We opt out and we step into the space we’ve always occupied: outside the mainstream, in the shadow of the studios but not constricted by them. Dependence on the studio system has not yielded the strongest part of our history as the independent sector and it cannot be our future.
There’s a demonstrated market:
829 million movie tickets were sold domestically in 2023.
Americans streamed 21 million year’s worth of content last year.
There are a huge number of outlets:
Movie theaters by and large aren’t owned by studios.
There are more than 350 independent art house exhibitors in North America, representing over 800 screens.
There are more than 35,000 multiplex screens in the US.
There are over 1200 film festivals older than 10 years in the US.
In 2023, audiences had 90 different streaming services to choose from, up from 51 at the start of 2020.
There are so many partners out there to activate:
Public libraries and schools with Kanopy
Universities with student campus reps, student life, film departments
Filmmaker organizations like The Gotham and industry advocacy orgs like Color Congress, Art House Convergence and Film Festival Alliance
Service distributors like Abramorama, boutique distributors like Utopia, and specialty distributors like A24 or Neon.

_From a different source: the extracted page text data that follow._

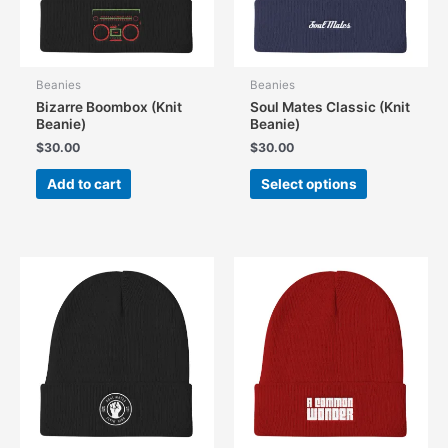
Beanies
Beanies
Bizarre Boombox (Knit
Soul Mates Classic (Knit
Beanie)
Beanie)
$
30.00
$
30.00
This
Add to cart
Select options
product
has
multiple
variants.
The
options
may
be
chosen
on
the
product
page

Film engagement platforms like Letterboxd
Projects like The Popcorn List, developed by Lela Meadow-Conner and myself as a first step towards identifying the many incredible films that go undistributed each year
Each of the teams today presenting new initiatives and taking time to give back to the ecosystem, to make it better for everyone
Our combined audience reach is huge. Film Festival Alliance and Art House Convergence, which represents more than 580 film festivals and art houses in North America, jointly estimate their total email subscribers to be 7.6 million. Streaming on Kanopy reached 23 million plays in 2023. A24 alone has 2.3 million Instagram followers. Letterboxd has north of 10 million users.
These are our ticket buyers, moviegoers, and marketers. We own the data on them. We have a unique relationship with them. They trust us as curators and as artists. There have never been more tools for audience building than now.
Why would we continue to put the power in the hands of a few when we have access to millions of invested audience members and hundreds of partners? These large companies would not exist without our films, without our work as filmmakers, without the audiences we’ve developed as exhibitors, without the filmmakers we’ve supported as artist service organizations. Why would we start with them when we’re looking to sell our films instead of investing in ourselves and a more equitable system?
The opposite of conglomeration is collaboration. Collaboration is the past, the future, and the present. It’s what brings us together today.
What do you see as the biggest barrier to opting out of the current distribution and exhibition models? How could the ecosystem support more experimentation?